Your infrastructure can make or break the marketing efforts built on it. There are several tech platforms that could be shared across the B2C and B2B sides of the organization depending on how they’re set up and how they deliver against your needs.

Customer relationship management (CRM) systems: Manage your customer data and interactions, and track leads, sales and customer service inquiries.

Marketing automation platforms (MAP): Automate marketing tasks and campaigns, and manage email marketing, social media and other marketing channels.

Content management systems (CMS): Create and manage websites and digital content, and track traffic and engagement.

Analytics and reporting tools: Provide insights into business performance, and track key metrics such as website traffic, conversion rates and customer engagement.

It’s important to independently consider the requirements and priorities of the B2B side of the business, along with the maturity of the existing platforms before signing on with an exciting tech stack. We’ll often see the B2B side act as a catalyst for bringing in specialized or more robust CMS or analytics platforms, while also spinning up independent digital assessment management (DAM) segments and CRM and ABM instances.

Create the right experience.

Every personalized, frictionless or self-service brand experience your buyers have had as B2C customers has set the bar for what they expect as a B2B buyer. According to McKinsey & Company’s Future of B2B Sales report, top-tier customers want performance guarantees offered during sale, real-time / always-on customer service, product availability shown online, a consistent experience across channels, and the ability to purchase from any channel. Failing to deliver against this risks having them look to another supplier. These expectations set the tone for what you need out of your tech stack and your creative partners.

You need a flexible, nimble content platform and process to deliver elegant, relevant experiences. A modern CMS unlocks the opportunity for you to create the seamless omnichannel experience your B2B buyers are searching for at the speed you need to deliver it. Choosing the right content delivery platform is key. Ambition and futureproofing are great, but right-sizing for your team and customer is imperative.

B2B data is different.

Designing a data system to support complex sales processes and long-term business relationships requires more specialized data, including more technical or firmographic data, and even things like supply chain information. B2B data systems tend to be more centralized and integrated, as they need to support the needs of multiple departments and stakeholders within an organization.

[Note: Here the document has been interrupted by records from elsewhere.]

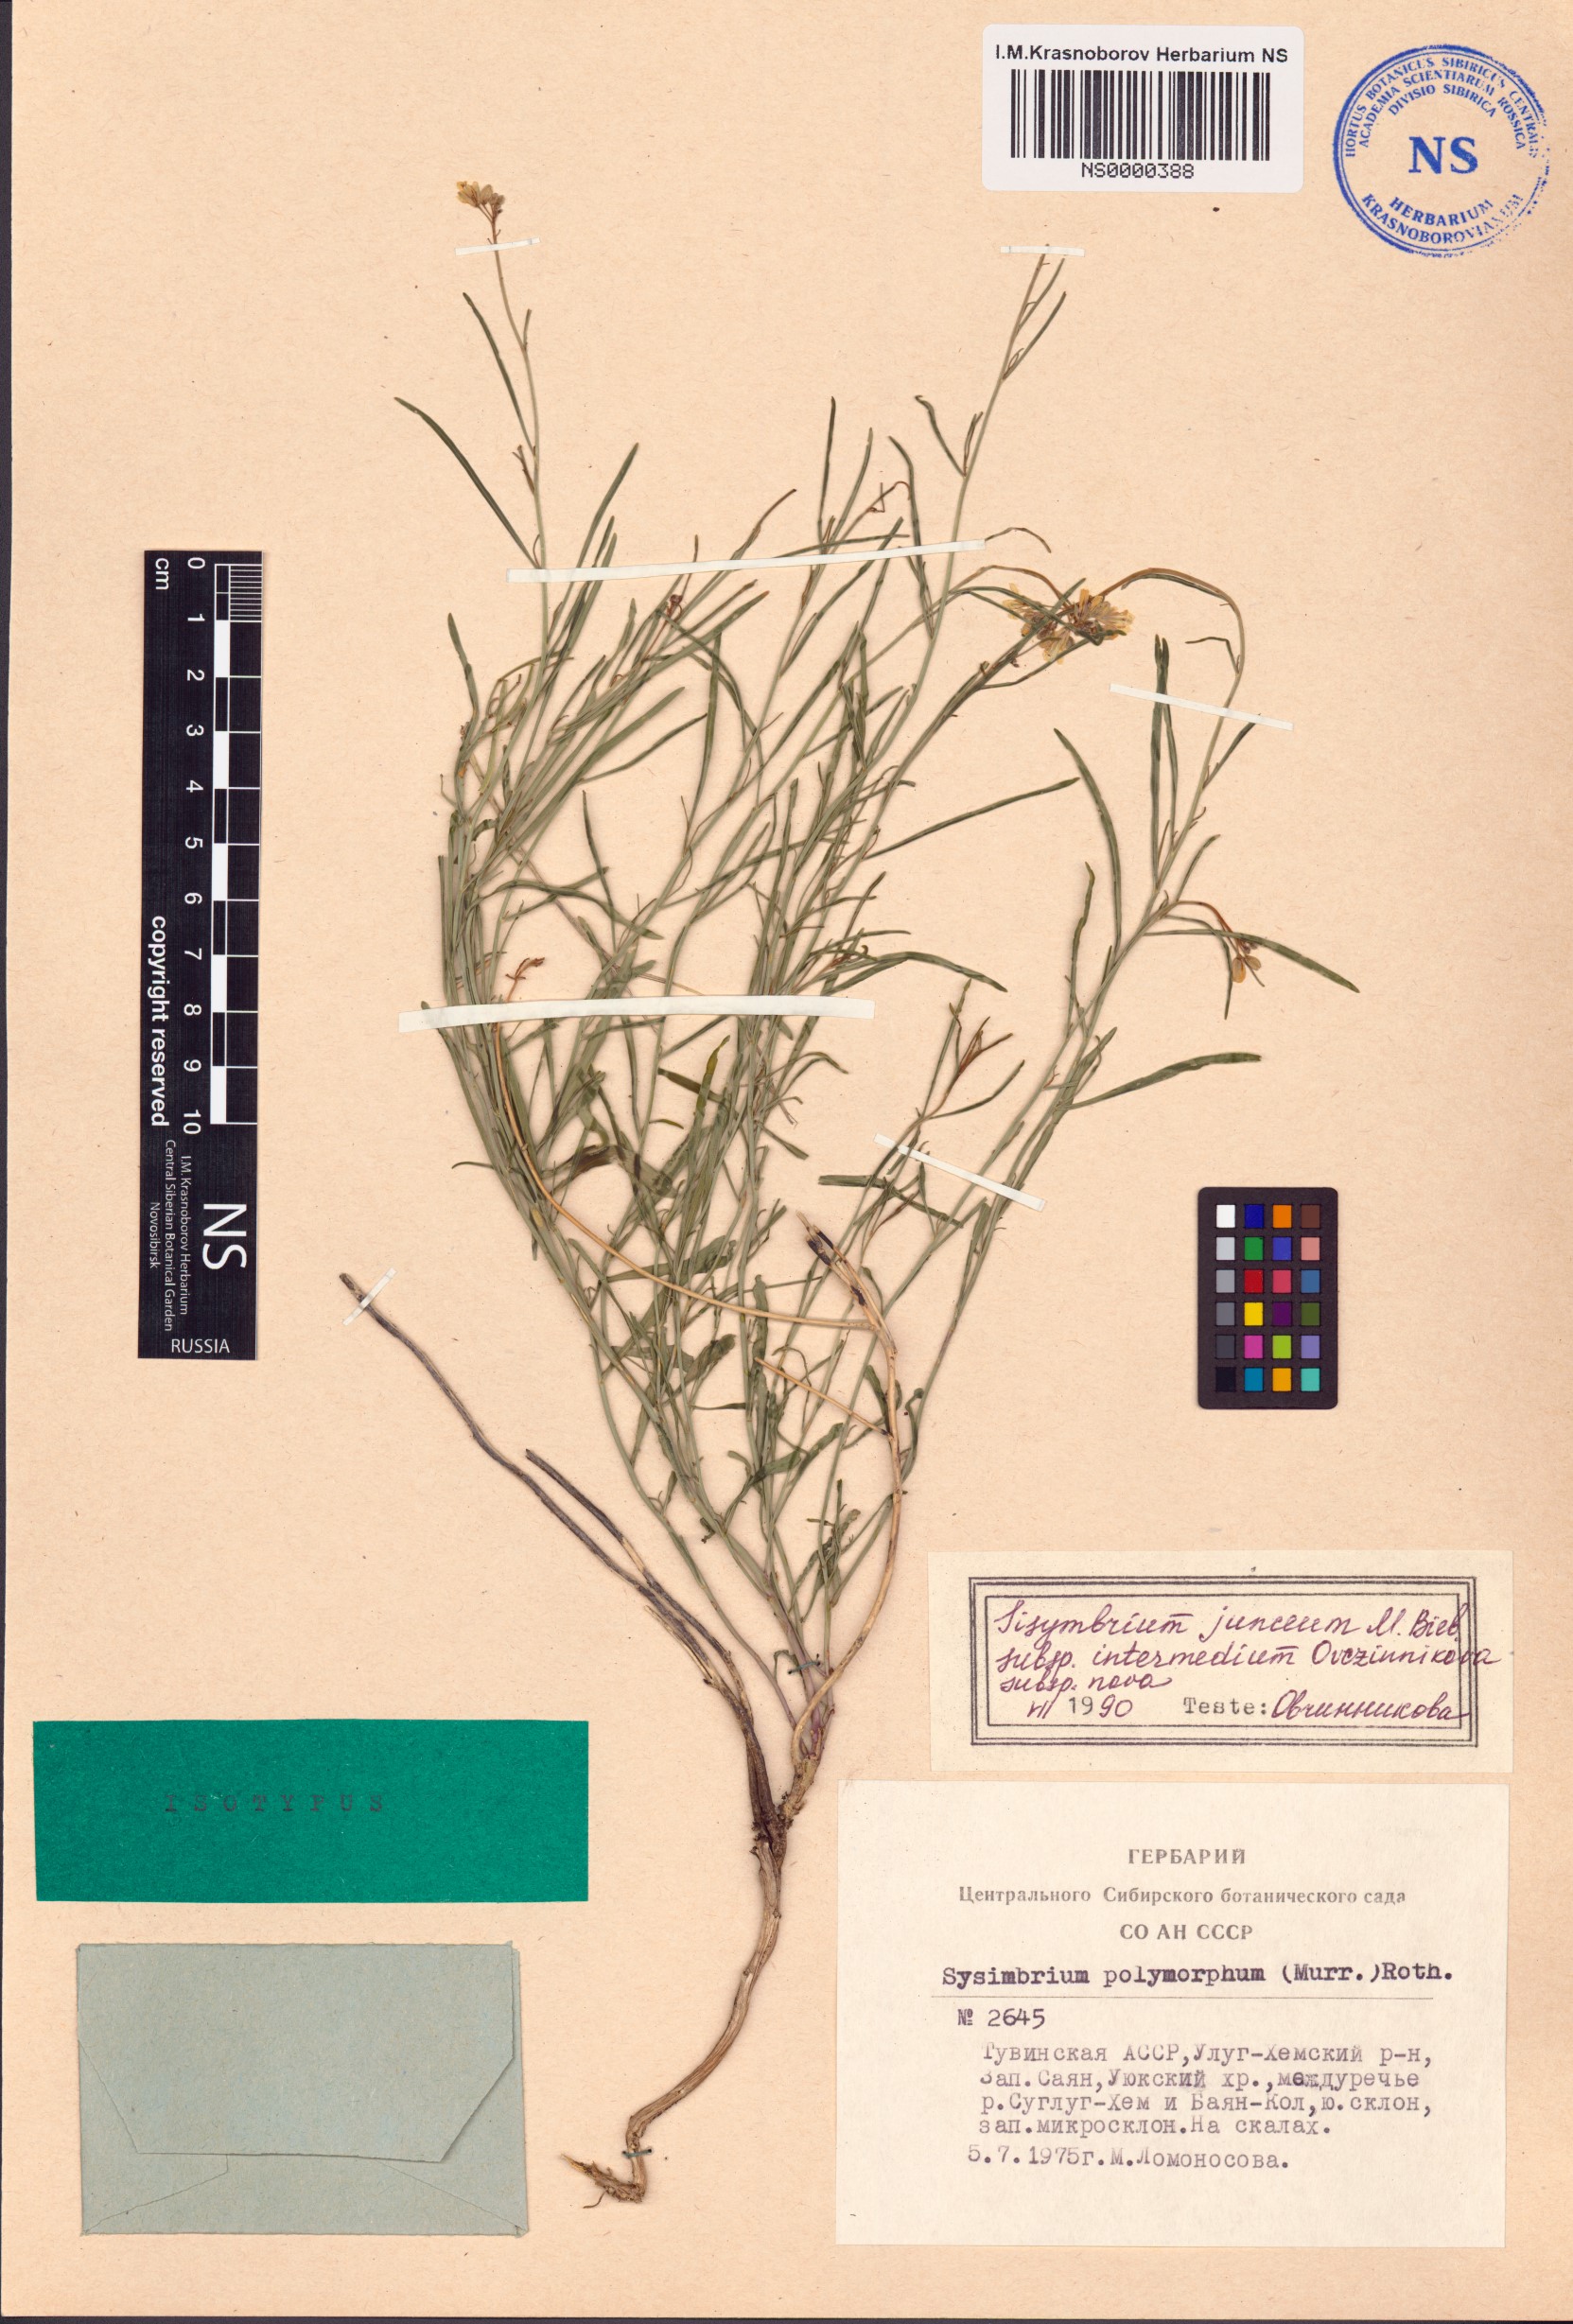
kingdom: Plantae
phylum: Tracheophyta
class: Magnoliopsida
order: Brassicales
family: Brassicaceae
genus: Sisymbrium
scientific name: Sisymbrium polymorphum
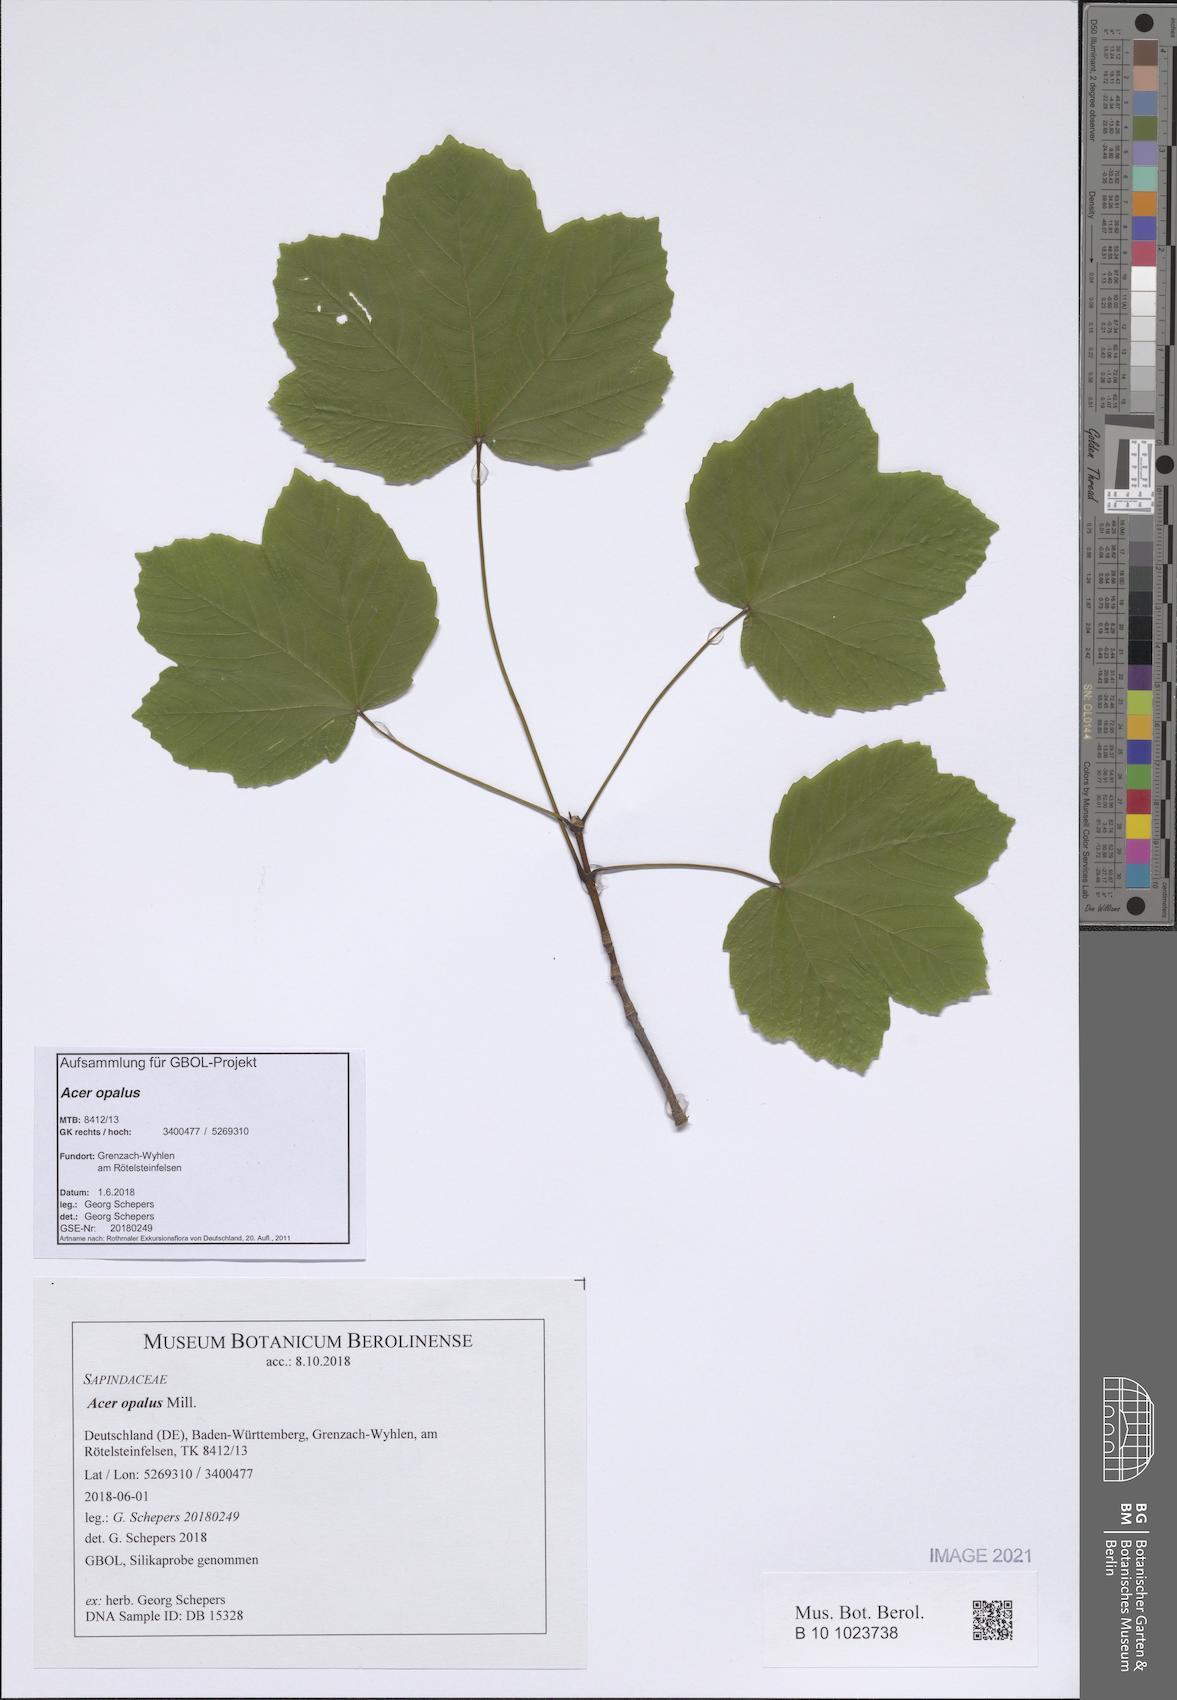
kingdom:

A successful B2B data system uses ABM as an approach to target demand and lead generation programs with an account-centric focus. ABM leverages data (quantitative and qualitative) to focus on high-value accounts and prospects. ABM can be scaled to support extremely high-touch (1:1 — named) or programmatic accounts (with heavy use of research and personalized content) to drive awareness, engagement, interest and revenue.

Not all tech is the same.

The tech decisions that were made for the B2C part of your company were made without B2B in mind. Start by identifying what’s right for you and your team. Then, and only then, look at the existing internal stack to see if it has the things you need. Combine or bundle where you can and go a different way where it’s necessary. Don’t let someone else’s tool selection keep you from reaching your goals. Make your numbers and the tech spend will be an easy justification.